Schreiner, while ignoring his adverse remarks compared him to a horse seller in South Africa who after admitting several defects in the horse, ultimately declared it as “but it’s a damned fine horse!” Later H Ellis declared as ‘what delighted me in the African farm was in part, the torch of genius, the freshness of its outlook, the firm splendour of its style, the penetration of its insight into the core of things; in part, my own personal sympathy with mental evolution described, all the more in the solitude of a remote southern land. I resolved to write to the author. So began what was, if not the longest, the largest correspondence of my life, and it continued without a break for 36 years. I first read ‘The Story of an African Farm’ when I was a teenage boy. Subsequently I reread it four times with great degree of zeal and enthusiasm. The master plot of this story can be analyzed as follows:
Principal characters
Tant Sannie: Farm woman whom an English man marries before his death leaving behind to care for his daughter and her cousin.
Lyndall Tant Sannies: Step-daughter, studious girl but with unconventional ideas and conduct, falls prey to an irresponsible man; finally betrayed becomes ill and dies shortly.
Gregory Rose: A young Englishman, a tenant in the farm finds Lyndall in a hotel room sick and deserted, brings her body back to the farm for burial.
Em, Lyndall’s cousin: A conventional young woman, betrothed to Gregory Rose: She doesn’t love him and breaks off the engagement. After Lyndall’s death Gregory proposes again and she accepts.
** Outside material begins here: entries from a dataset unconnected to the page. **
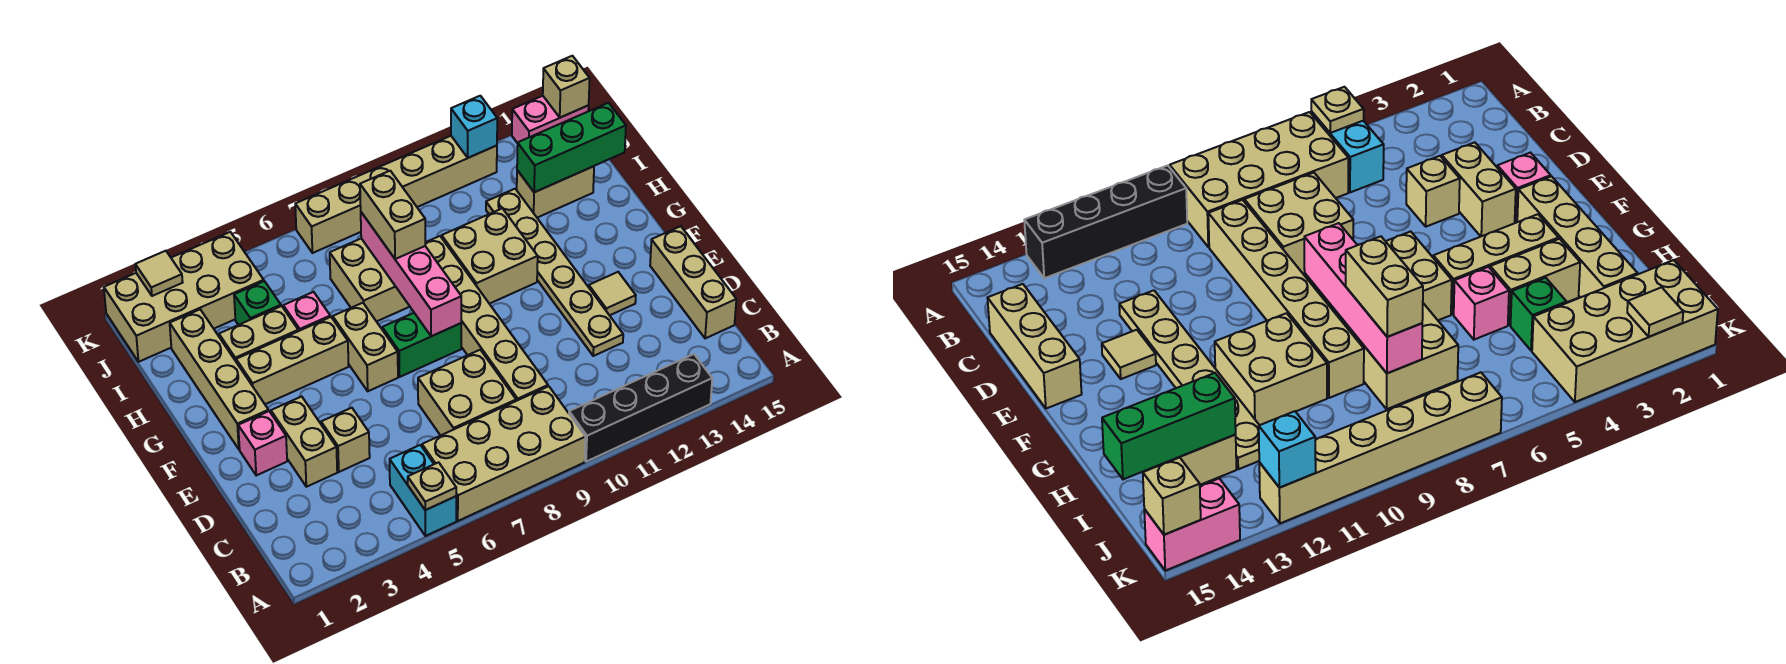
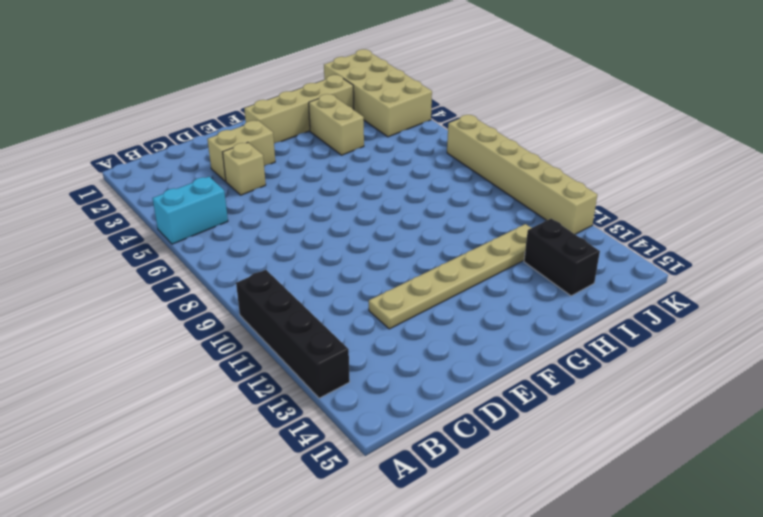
black 1x2 brick [524,219,600,296] -> tan 1x2 brick [517,166,594,218]
none -> tan 2x4 brick [422,386,585,521]
none -> tan 2x2 brick [418,350,516,435]
none -> tan 1x6 brick [425,236,548,401]
none -> tan 1x3 brick [650,226,736,339]

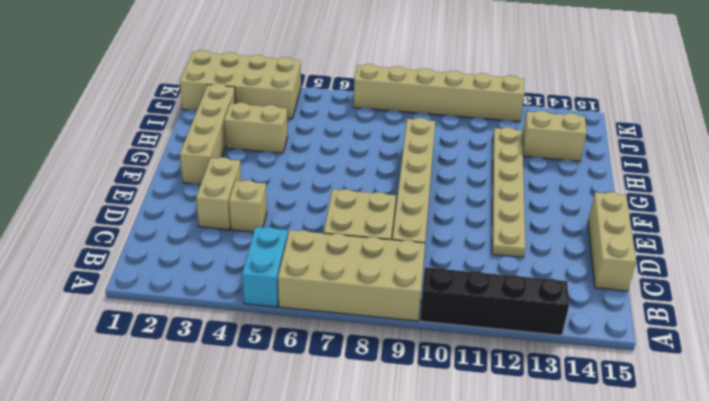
none -> pink 1x1 brick [238,411,287,475]
none -> tan 1x1 tile [589,272,636,315]
none -> tan 1x2 brick [333,303,398,391]
none -> green 1x2 brick [382,313,461,377]

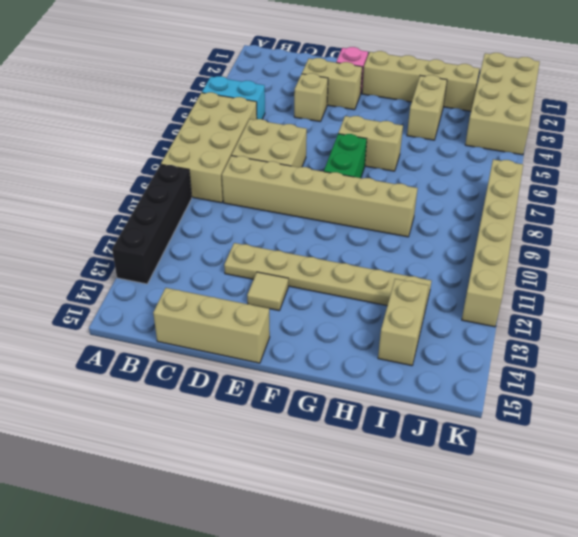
none -> tan 1x3 brick [236,317,349,404]
none -> tan 2x2 brick [442,208,538,304]
none -> pink 1x1 brick [283,292,330,331]
none -> tan 2x2 brick [330,239,410,322]

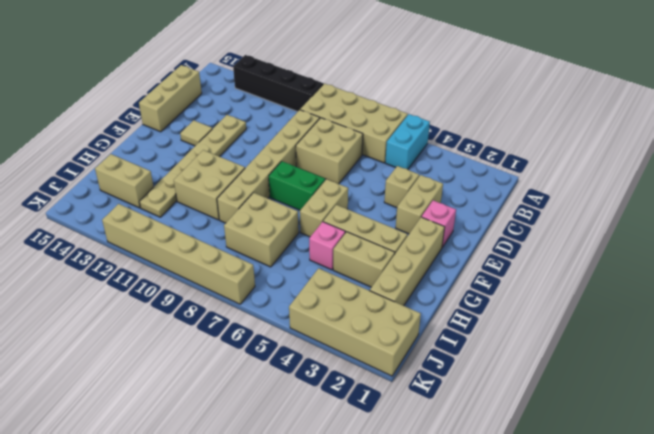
none -> green 1x1 brick [234,281,281,325]
none -> pink 1x2 brick [512,96,589,143]
none -> tan 1x1 plate [408,462,456,510]
none -> pink 1x4 brick [361,212,461,336]

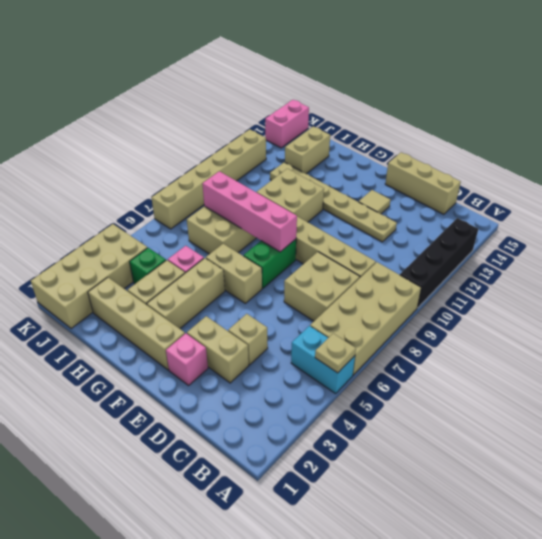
none -> green 1x3 brick [517,103,626,192]
none -> tan 1x1 tile [135,251,183,296]
none -> cyan 1x1 brick [451,96,497,158]
none -> tan 1x1 brick [543,56,590,118]

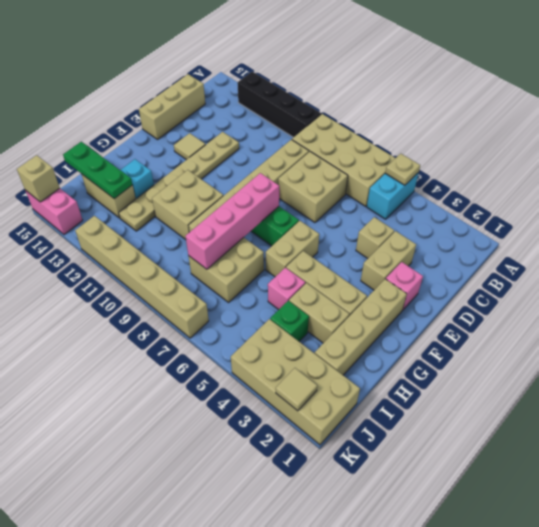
cyan 1x1 brick [121,159,154,199] -> cyan 1x1 brick moved to [451,96,497,158]
green 1x3 plate [63,142,132,199] -> green 1x3 brick [517,103,626,192]
none -> tan 1x2 brick [360,171,425,259]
Waldo, the son of the German overseer on the farm: Like Lyndall, he is serious and studious leaves the farm and wanders off – While he returns to the farm disillusioned, he finds his kindred heart Lyndall whom he always loved is dead – one sunny day he also dies.
Bonaparte Blenkinis: A wicked and rascally character; was allowed to manage the farm temporarily by Tant Sannie. Bonaparte discharges the overseer, Waldo’s father; the latter dies of grief. When Tant Sannie discovers Bonaparte’s illicit relationship with her niece, drives him out from the farm.
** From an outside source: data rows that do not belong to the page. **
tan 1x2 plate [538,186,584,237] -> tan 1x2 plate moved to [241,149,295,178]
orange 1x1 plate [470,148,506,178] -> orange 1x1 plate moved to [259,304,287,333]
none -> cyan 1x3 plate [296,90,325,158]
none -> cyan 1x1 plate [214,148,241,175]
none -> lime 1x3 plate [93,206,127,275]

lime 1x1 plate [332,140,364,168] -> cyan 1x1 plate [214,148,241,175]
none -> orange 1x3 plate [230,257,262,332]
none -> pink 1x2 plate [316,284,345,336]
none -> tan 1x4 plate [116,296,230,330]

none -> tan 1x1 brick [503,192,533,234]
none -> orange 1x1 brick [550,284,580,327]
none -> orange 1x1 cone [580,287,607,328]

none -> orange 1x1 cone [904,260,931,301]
Certain critical episodes are described in such graphic manner that the reader is totally engrossed in either tragic or comic scenes. Descriptions of human nature and the topography of South Africa and its vagaries of climate are so very realistic and graphic. Several Dutch and colonial words were used by the characters, to make it all the more down to earth narration. To cite an example the brutal way the German overseer, a caretaker of the farm was thrown out of the job after having served the owner for many years at the instance of the wicked newcomer Bonaparte. Agonizing the youngsters Lyndall and Em, both attached to the German overseer at the time of the latter’s exit.
Apart from these there are instances of amusing episodes in the novel – Tant losing her temper and shouting in Dutch language wiping her moisture from her mouth with the palm of her hand. Napoleon’s predicament about being driven by fear, one to the attack on him by a domestic bird and the solace he obtains from the German overseer is amusing. Sympathy and the generosity of the German overseer to the Khaffir woman, who was expelled from her farm along with her baby in her arms, when he finds her hiding behind bushes to prevent herself from the heat of the piercing sunrays – offering her food and some clothing to prevent the baby and herself from the cold during the night.
In 1923 A & C Black London, published a book called Books That Count – A dictionary of useful books. In this, it’s reported that Oliver Schreiner, the well-known South African writer eloquently urges that ‘woman should invade the whole realm of labour and become a fellow worker with man’.
She sees nothing incongruous in the notion that woman might “guide a Maxim or shoot down a foe with a Lee-Metford at 4000 yards as ably as any man”.